The bone of contention is the 21 extra officials included in the list sent by the IOA. The Sports Ministry, it is learnt, has decided to put a stop to officials "fun rides" and stick to the rule of keeping the size of officials' contingent to one-third of the athletes' count, except in special cases.
"Moreover, these 21 so called extra officials are not going at the cost of the ministry, they are going at the cost of the federations. So where is the problem. The 74 support staff we recommended are 33 per cent of the number of athletes and these 21 are going at the expense of the federations," he said.
He gave the example of hockey for which six officials -- three each for men's and women's teams -- will go at Hockey India's expense. He said the ministry should learn from the L Sarita Devi incident during the 2014 Asian Games where the boxer did not have any manager to fall back on after getting a raw deal in her semifinal loss.
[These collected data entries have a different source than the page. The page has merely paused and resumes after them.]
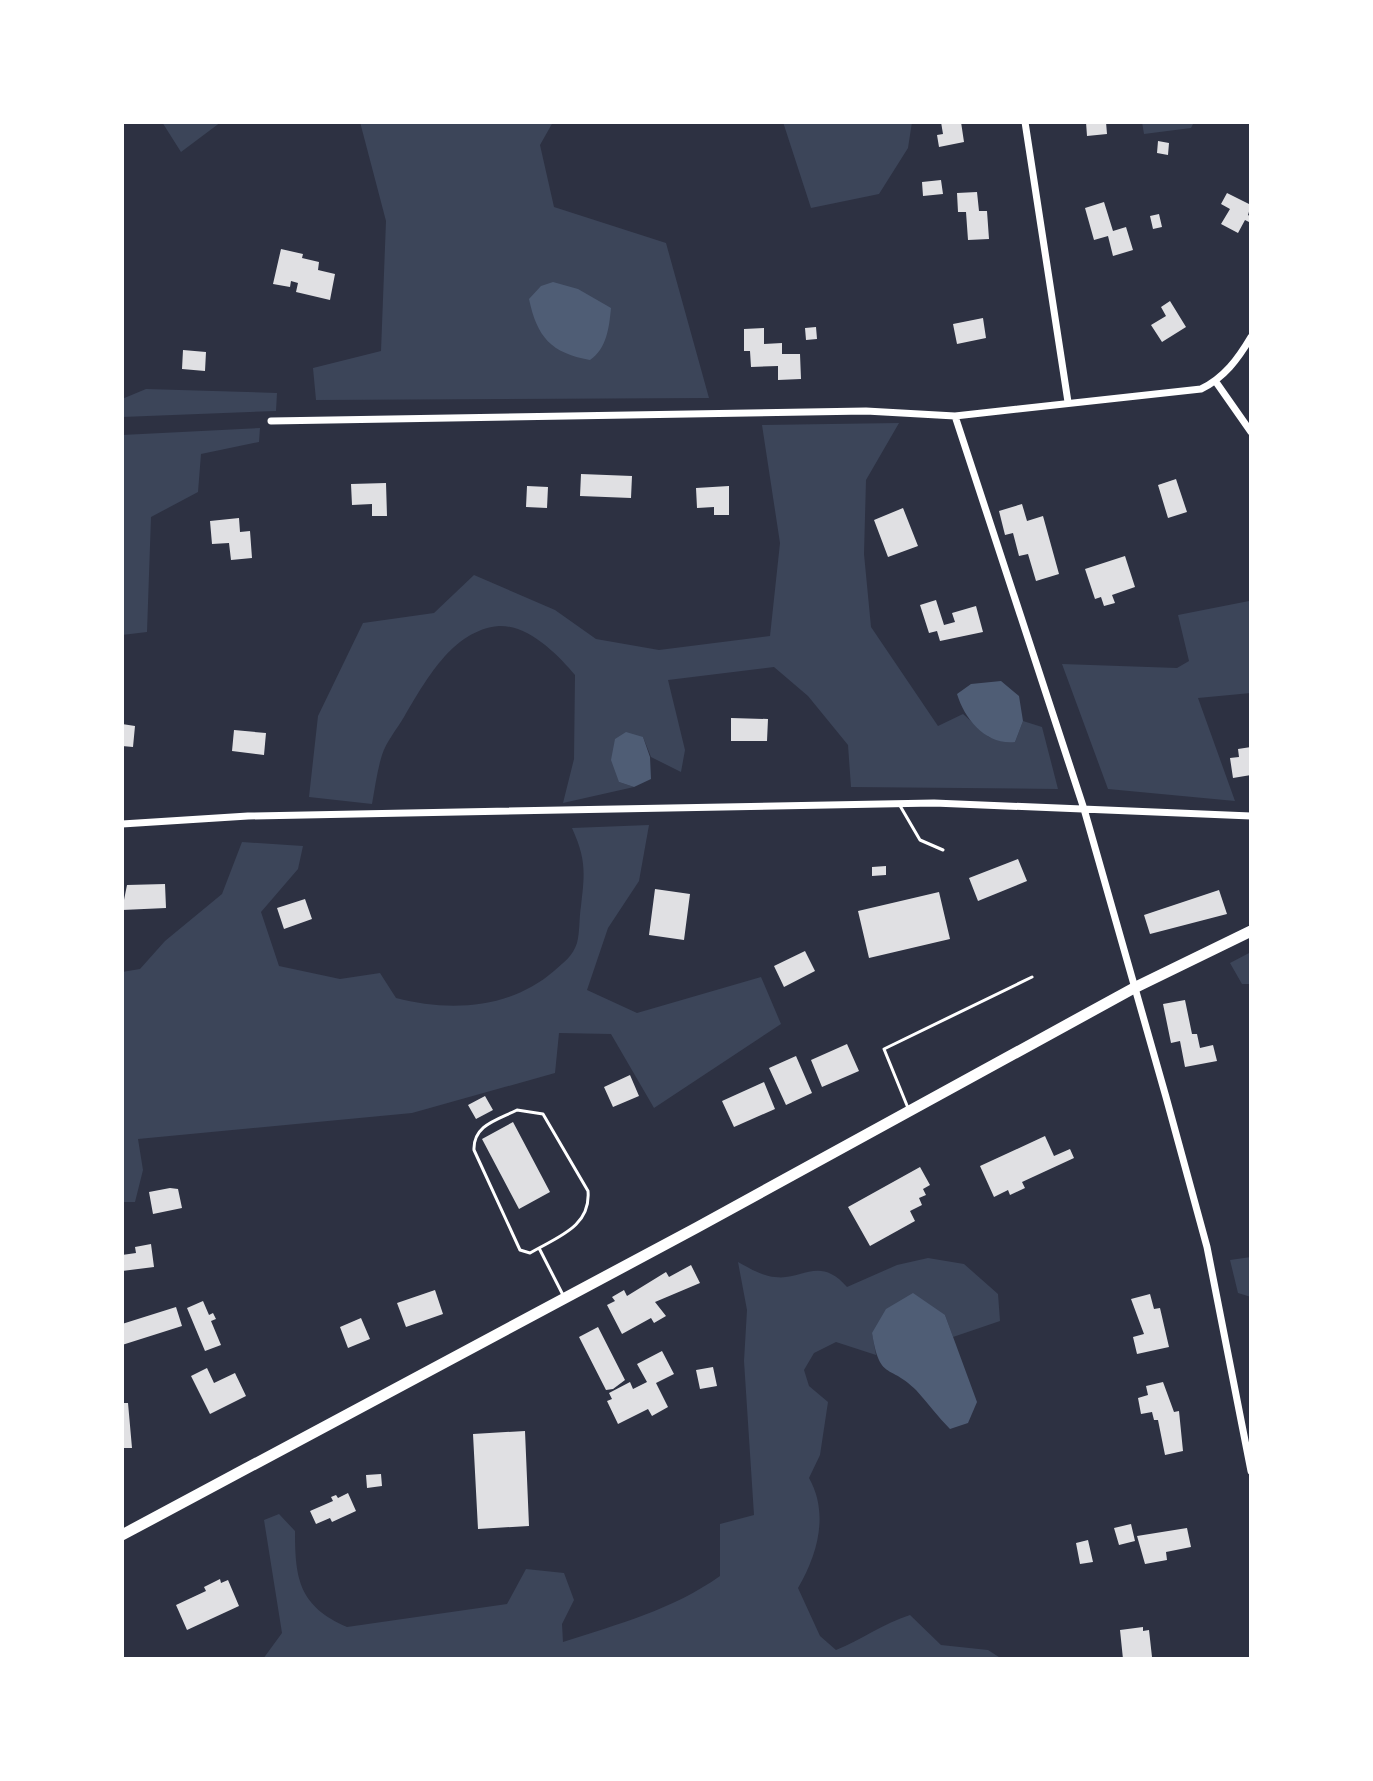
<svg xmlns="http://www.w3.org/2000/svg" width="1373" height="1781" font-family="'Sofia Sans Condensed',sans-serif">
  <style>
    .green { fill: #3c4559 }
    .water { fill: #4f5d75 }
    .building { fill: #e0e0e3 }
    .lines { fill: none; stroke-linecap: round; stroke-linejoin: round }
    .service { stroke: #fff; stroke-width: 3 }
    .minor { stroke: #fff; stroke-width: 7 }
    .primary { stroke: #fff; stroke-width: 11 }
  </style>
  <rect width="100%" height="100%" fill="#2d3142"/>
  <!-- green -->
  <path class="green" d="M162,122h59l-40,30z
    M360,122h193l-13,23 14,62 112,36 43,155 -393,2 -3,-32 68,-17 5,-130z
    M783,122h129l-4,26 -29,46 -68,14z
    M1142,122h52l-3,6 -47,6z
    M146,389l131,4 -1,18 -154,6v-18z
    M899,423l-33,57 -2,74 7,73 67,99 25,-12 26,23 26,5 8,-21 19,6 16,62 -207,-2 -3,-42 -40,-49 -34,-29 -106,13 17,70 -4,22 -30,-15 -8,-20 -24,45 15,5 -71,16 11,-44 1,-84c-17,-20 -46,-50 -76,-49 -47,4 -74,56 -95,91 -7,12 -18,25 -22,38 -5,16 -7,33 -10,49l-63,-7 9,-81 45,-93 71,-10 40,-38 81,35 41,29 63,11 111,-14 10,-93 -18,-118z
    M260,428l-1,14 -58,12 -3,38 -47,25 -4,115 -25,3v-200z
    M1249,601l2,92 -53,5 37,103 -127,-12 -46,-125 115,4 12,-7 -11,-46z
    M649,825l-10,56 -31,47 -21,62 50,23 124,-36 20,47 -127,84 -43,-74 -52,-1 -4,40 -143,40 -274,26 5,31 -8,32h-13v-230l18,-3 25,-28 57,-47 20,-52 61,4 -5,23 -37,43 18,54 61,13 40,-6 16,25c54,14 114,11 158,-27 9,-8 19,-15 23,-28 3,-11 2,-25 4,-37 4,-34 5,-47 -9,-78z
    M1251,952v32h-9l-12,-21z
    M1251,1257v40l-13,-4 -8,-33z
    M928,1258l36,6 34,30 2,27 -47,16 -8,-22 -73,18 4,22 -40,-13 -22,11 -10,17 5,16 19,16 -8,53 -11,23c20,35 9,76 -11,110l22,48 16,14c25,-10 48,-27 74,-35l31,30 47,5 14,9h-739l19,-26 -18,-113 15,-6 16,17c0,48 4,75 52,96l160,-23 19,-35 38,4 10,27 -12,24 1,18c55,-18 109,-32 157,-66v-52l34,-9 -10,-154 3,-51 -9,-48c11,6 24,14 37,15 27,4 44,-22 72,10l50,-22z"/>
  <!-- water -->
  <path class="water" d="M553,282l25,7 33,19c-2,20 -4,40 -21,52 -39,-7 -53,-23 -61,-61l12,-13z
    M1001,681l18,15 4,25 -8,21c-29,3 -50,-22 -58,-48l14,-10z
    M626,732l17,5 7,20 1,22 -17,8 -15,-5 -8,-22 4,-21z
    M913,1293l32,22 32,87 -9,21 -18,6c-12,-12 -22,-26 -34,-39 -27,-27 -36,-8 -44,-57l14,-24z"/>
  <!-- building -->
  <path class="building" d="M941,122h20l3,20 -25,5 -2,-12 6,-1z
    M1086,122h20l1,12 -20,2z
    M1158,141l11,2 -1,12 -11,-2z
    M941,180l2,14 -20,2 -1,-14z
    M977,192l2,19h8l2,28 -21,1 -2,-28h-8l-1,-19z
    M1227,193l24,12 -3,10 3,2 -2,5 -4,-2 -7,13 -17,-9 9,-15 -9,-5z
    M1104,202l9,29 13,-4 7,23 -20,6 -5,-20 -14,4 -9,-32z
    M1159,214l3,13 -9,2 -3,-13z
    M281,249l22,5 -1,4 17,4 -1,8 17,4 -5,26 -34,-8 2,-9 -7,-2 -1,6 -17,-3z
    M1170,301l16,26 -24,15 -11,-17 15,-9 -5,-9z
    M983,318l3,20 -29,6 -4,-20z
    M816,327l1,12 -11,1 -1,-12z
    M764,328v16l18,-1v11h18l1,25 -23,1v-14l-27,1 -1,-16h-6v-22z
    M183,350l23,2 -1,19 -23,-2z
    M581,474l51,2 -1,22 -51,-2z
    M1176,479l11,33 -19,6 -10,-33z
    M386,483l1,33h-15v-12l-20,1 -1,-21z
    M527,486l21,1 -1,21 -21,-1z
    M729,486v29h-15v-8l-17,1 -1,-20z
    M1022,504l5,17 16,-5 16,58 -23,7 -8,-27 -9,2 -6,-23 -8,2 -6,-24z
    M903,508l15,38 -30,11 -14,-37z
    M239,518l1,14 10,-1 2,27 -21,2 -2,-17 -17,1 -2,-23z
    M1125,556l10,31 -23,8 3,8 -11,3 -3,-9 -6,2 -10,-30z
    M936,600l8,25 11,-3 -3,-9 24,-7 7,26 -43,9 -3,-10 -8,2 -9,-28z
    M731,718l37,1 -1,22h-36z
    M122,724l13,2 -2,21 -11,-1z
    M234,730l32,3 -2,22 -32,-4z
    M1251,747v28l-18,3 -3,-20 9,-1 -1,-8z
    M1018,859l9,22 -49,20 -9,-23z
    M886,866v9l-14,1v-9z
    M165,884l1,24 -44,2 5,-25z
    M655,889l35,5 -6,46 -35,-5z
    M1219,890l8,24 -77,20 -6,-19z
    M939,892l11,47 -81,19 -11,-47z
    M305,899l7,20 -28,10 -7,-21z
    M805,951l10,20 -31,16 -10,-21z
    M1185,1000l7,34h5l3,14 13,-3 4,16 -32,6 -5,-26 -9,2 -8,-39z
    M847,1044l12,27 -37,16 -11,-27z
    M796,1056l16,37 -26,12 -17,-37z
    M630,1075l9,21 -26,11 -9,-20z
    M764,1082l11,27 -41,18 -12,-26z
    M485,1096l8,14 -17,9 -8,-14z
    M513,1122l37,70 -31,17 -37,-70z
    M1045,1136l9,20 16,-7 4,9 -52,24 3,6 -15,7 -2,-5 -14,7 -14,-31z
    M920,1167l10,18 -7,4 3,6 -7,3 3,7 -12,6 5,10 -45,25 -22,-39z
    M170,1188l8,1 4,19 -29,6 -4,-22z
    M151,1244l3,23 -32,4v-16l14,-2 -1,-6z
    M691,1265l9,18 -45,19 11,14 -12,7 -3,-5 -29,16 -15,-29 8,-4 -3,-4 12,-7 3,6 39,-24 3,5z
    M435,1290l8,24 -37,13 -9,-24z
    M1150,1294l4,15 6,-1 9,39 -32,7 -4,-17 11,-3 -13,-35z
    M203,1301l6,14 4,-2 3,6 -5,2 10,24 -16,6 -18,-43z
    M176,1307l6,19 -60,19v-21z
    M361,1318l9,21 -22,9 -8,-21z
    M598,1327l27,53 -12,9 -7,1 -27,-53z
    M662,1351l12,23 -18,9 12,24 -16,9 -4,-7 -30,15 -11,-23 5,-2 -3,-6 21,-11 3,7 14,-7 -10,-18z
    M713,1367l4,19 -17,3 -4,-19z
    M207,1368l7,15 21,-10 11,23 -36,18 -19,-38z
    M1163,1382l11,30 5,-1 4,40 -18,4 -7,-35h-4l-2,-8 -11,2 -3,-16 10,-3 -2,-9z
    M122,1403h6l4,45h-10z
    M525,1431l4,95 -51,3 -5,-95z
    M381,1474l1,12 -15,2 -1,-13z
    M348,1493l8,18 -24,11 -2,-4 -14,6 -6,-13 23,-10 -2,-4 5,-2 2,3z
    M1131,1524l4,17 -16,4 -5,-17z
    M1187,1528l4,19 -25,5 1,8 -22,4 -8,-28z
    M1088,1540l5,22 -13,2 -4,-21z
    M220,1579l1,4 7,-3 11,26 -52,24 -11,-25 30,-14 -2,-4z
    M1143,1627v4l6,-1 3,27 -29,2 -3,-29z"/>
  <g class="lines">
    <!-- service -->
    <path class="service" d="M899,804l21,36 23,10
      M908,1108l-24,-59 148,-72
      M517,1110l26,4 45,77c3,36 -31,46 -58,62l-10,-3 -46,-100c-1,-25 23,-30 43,-40z
      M539,1248l24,47"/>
    <!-- minor -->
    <path class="minor" d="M1025,122l43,280
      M1216,382l35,50
      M955,416l246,-27c23,-11 37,-30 50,-52
      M271,421l595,-10 89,5 129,393 82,288 41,150 44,224
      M122,824l126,-8 686,-13 317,13"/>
    <!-- primary -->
    <path class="primary" d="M122,1535l574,-307 438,-240 117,-57"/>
  </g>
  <!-- border -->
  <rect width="1373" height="1781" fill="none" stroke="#ffffff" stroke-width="248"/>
</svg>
Batra said if the ministry was so concerned about the number of officials recommended by the IOA, it should also look into the practice of government officials travelling to CWG, Asian Games and Olympics at taxpayers' expense.
"Every multi-sporting event, officials from the Sports Ministry and Sports Authority of India will go at government's expense. It is taxpayers money and I don't think their presence at these multi-sporting events enhance the performance of the athletes. So, the media should also question this practice," said the IOA chief who was elected in December last year.
Batra acknowledged that though the IOA was the body through which the Indian athletes take part in multi-sport events, the clearance of the government was also needed.
"IOA is an autonomous body under the IOC and Indian athletes take part only through the IOA. But at the same time the government will have to clear these athletes to be able to able to take part in these Games," Batra said.
"The national federations are also autonomous bodies and the IOA has no authority to say no to them when they say they want officials to be sent at their cost," he added.
Athletes, who were present at the send-off ceremony were mostly from shooting, wrestling, cycling and hockey.
Men's and women's hockey team captains Manpreet Singh and Rani Rampal, star shooters Jitu Rai, Apurvi Chandela, Mehuli Ghosh, cyclist Deborah Herold were among the top stars present on the occasion.
The Indian contingent leaves for Australia on Friday.